— What the task requires —
Exact copy, no pictures: repeat the data that follows.

[Data extracted from a collection]
════════════════════

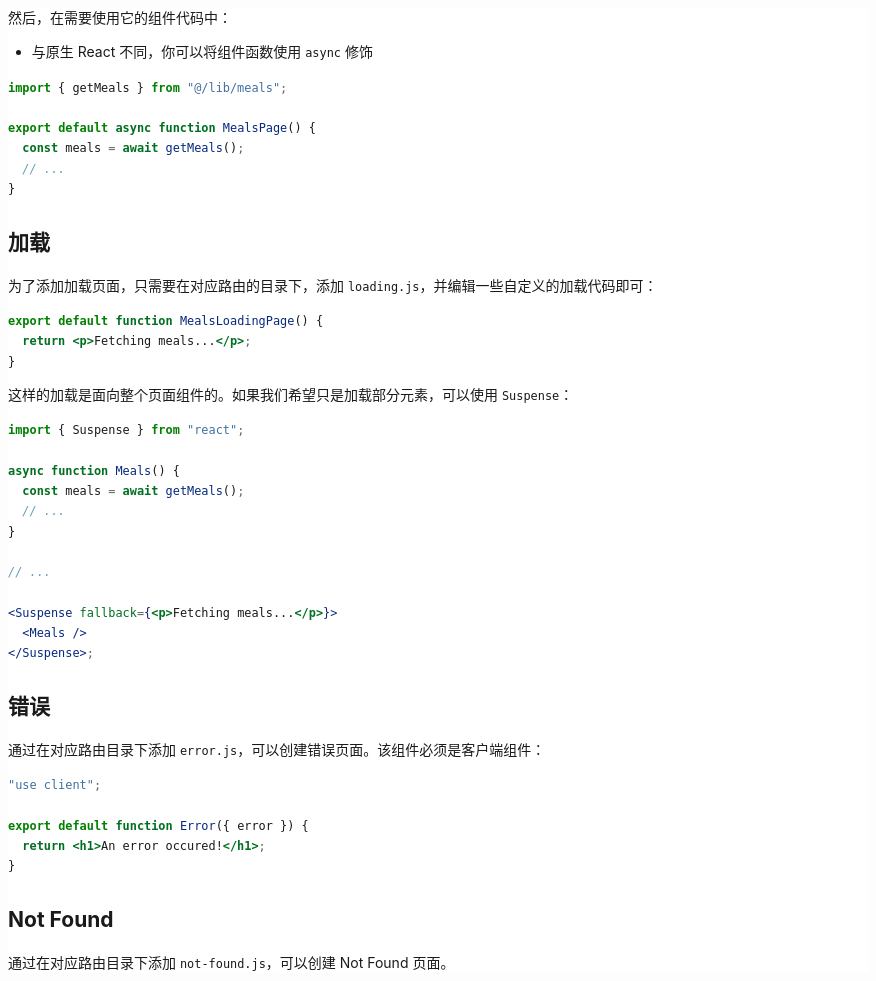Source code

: 然后，在需要使用它的组件代码中：

- 与原生 React 不同，你可以将组件函数使用 `async` 修饰

```jsx
import { getMeals } from "@/lib/meals";

export default async function MealsPage() {
  const meals = await getMeals();
  // ...
}
```

## 加载

为了添加加载页面，只需要在对应路由的目录下，添加 `loading.js`，并编辑一些自定义的加载代码即可：

```jsx
export default function MealsLoadingPage() {
  return <p>Fetching meals...</p>;
}
```

这样的加载是面向整个页面组件的。如果我们希望只是加载部分元素，可以使用 `Suspense`：

```jsx
import { Suspense } from "react";

async function Meals() {
  const meals = await getMeals();
  // ...
}

// ...

<Suspense fallback={<p>Fetching meals...</p>}>
  <Meals />
</Suspense>;
```

## 错误

通过在对应路由目录下添加 `error.js`，可以创建错误页面。该组件必须是客户端组件：

```jsx
"use client";

export default function Error({ error }) {
  return <h1>An error occured!</h1>;
}
```

## Not Found

通过在对应路由目录下添加 `not-found.js`，可以创建 Not Found 页面。
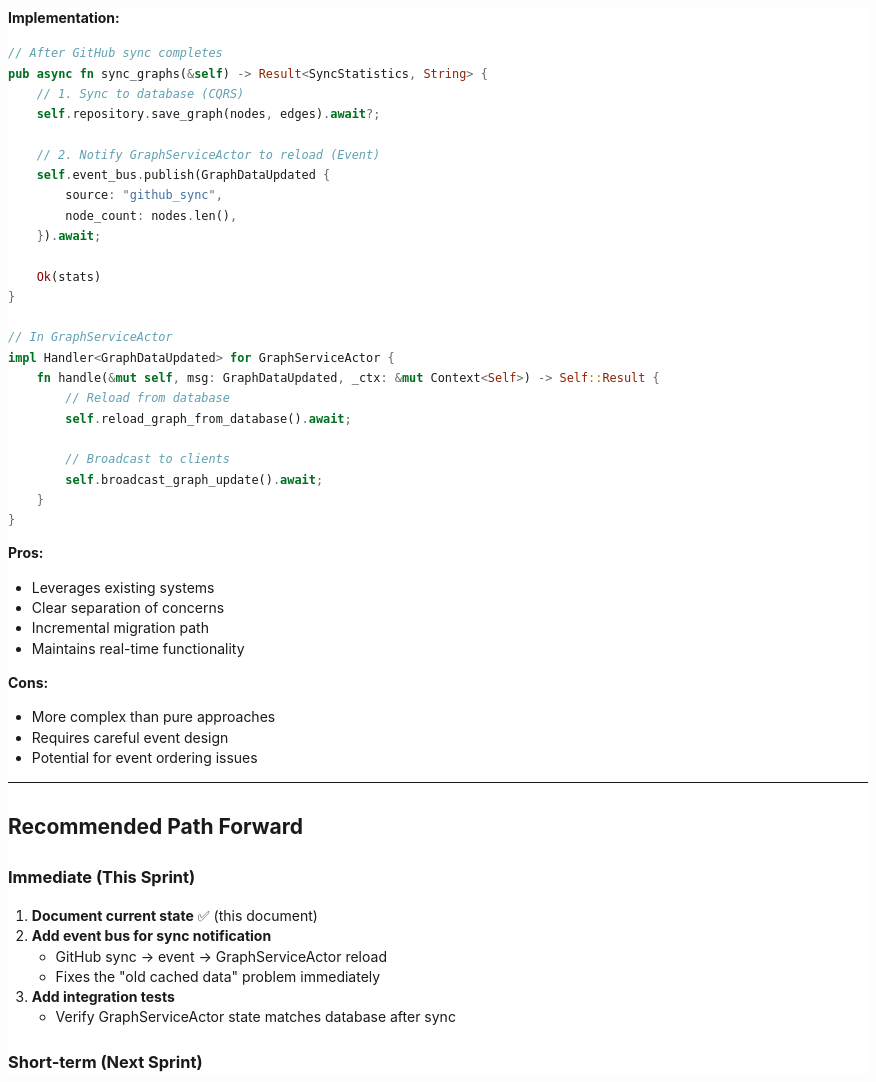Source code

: **Implementation:**
```rust
// After GitHub sync completes
pub async fn sync_graphs(&self) -> Result<SyncStatistics, String> {
    // 1. Sync to database (CQRS)
    self.repository.save_graph(nodes, edges).await?;

    // 2. Notify GraphServiceActor to reload (Event)
    self.event_bus.publish(GraphDataUpdated {
        source: "github_sync",
        node_count: nodes.len(),
    }).await;

    Ok(stats)
}

// In GraphServiceActor
impl Handler<GraphDataUpdated> for GraphServiceActor {
    fn handle(&mut self, msg: GraphDataUpdated, _ctx: &mut Context<Self>) -> Self::Result {
        // Reload from database
        self.reload_graph_from_database().await;

        // Broadcast to clients
        self.broadcast_graph_update().await;
    }
}
```

**Pros:**
- Leverages existing systems
- Clear separation of concerns
- Incremental migration path
- Maintains real-time functionality

**Cons:**
- More complex than pure approaches
- Requires careful event design
- Potential for event ordering issues

---

## Recommended Path Forward

### Immediate (This Sprint)

1. **Document current state** ✅ (this document)
2. **Add event bus for sync notification**
   - GitHub sync → event → GraphServiceActor reload
   - Fixes the "old cached data" problem immediately
3. **Add integration tests**
   - Verify GraphServiceActor state matches database after sync

### Short-term (Next Sprint)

════════════════════

— Reply —
Source code

: 然后，在需要使用它的组件代码中：

- 与原生 React 不同，你可以将组件函数使用 `async` 修饰

```jsx
import { getMeals } from "@/lib/meals";

export default async function MealsPage() {
  const meals = await getMeals();
  // ...
}
```

## 加载

为了添加加载页面，只需要在对应路由的目录下，添加 `loading.js`，并编辑一些自定义的加载代码即可：

```jsx
export default function MealsLoadingPage() {
  return <p>Fetching meals...</p>;
}
```

这样的加载是面向整个页面组件的。如果我们希望只是加载部分元素，可以使用 `Suspense`：

```jsx
import { Suspense } from "react";

async function Meals() {
  const meals = await getMeals();
  // ...
}

// ...

<Suspense fallback={<p>Fetching meals...</p>}>
  <Meals />
</Suspense>;
```

## 错误

通过在对应路由目录下添加 `error.js`，可以创建错误页面。该组件必须是客户端组件：

```jsx
"use client";

export default function Error({ error }) {
  return <h1>An error occured!</h1>;
}
```

## Not Found

通过在对应路由目录下添加 `not-found.js`，可以创建 Not Found 页面。
Source code

: **Implementation:**
```rust
// After GitHub sync completes
pub async fn sync_graphs(&self) -> Result<SyncStatistics, String> {
    // 1. Sync to database (CQRS)
    self.repository.save_graph(nodes, edges).await?;

    // 2. Notify GraphServiceActor to reload (Event)
    self.event_bus.publish(GraphDataUpdated {
        source: "github_sync",
        node_count: nodes.len(),
    }).await;

    Ok(stats)
}

// In GraphServiceActor
impl Handler<GraphDataUpdated> for GraphServiceActor {
    fn handle(&mut self, msg: GraphDataUpdated, _ctx: &mut Context<Self>) -> Self::Result {
        // Reload from database
        self.reload_graph_from_database().await;

        // Broadcast to clients
        self.broadcast_graph_update().await;
    }
}
```

**Pros:**
- Leverages existing systems
- Clear separation of concerns
- Incremental migration path
- Maintains real-time functionality

**Cons:**
- More complex than pure approaches
- Requires careful event design
- Potential for event ordering issues

---

## Recommended Path Forward

### Immediate (This Sprint)

1. **Document current state** ✅ (this document)
2. **Add event bus for sync notification**
   - GitHub sync → event → GraphServiceActor reload
   - Fixes the "old cached data" problem immediately
3. **Add integration tests**
   - Verify GraphServiceActor state matches database after sync

### Short-term (Next Sprint)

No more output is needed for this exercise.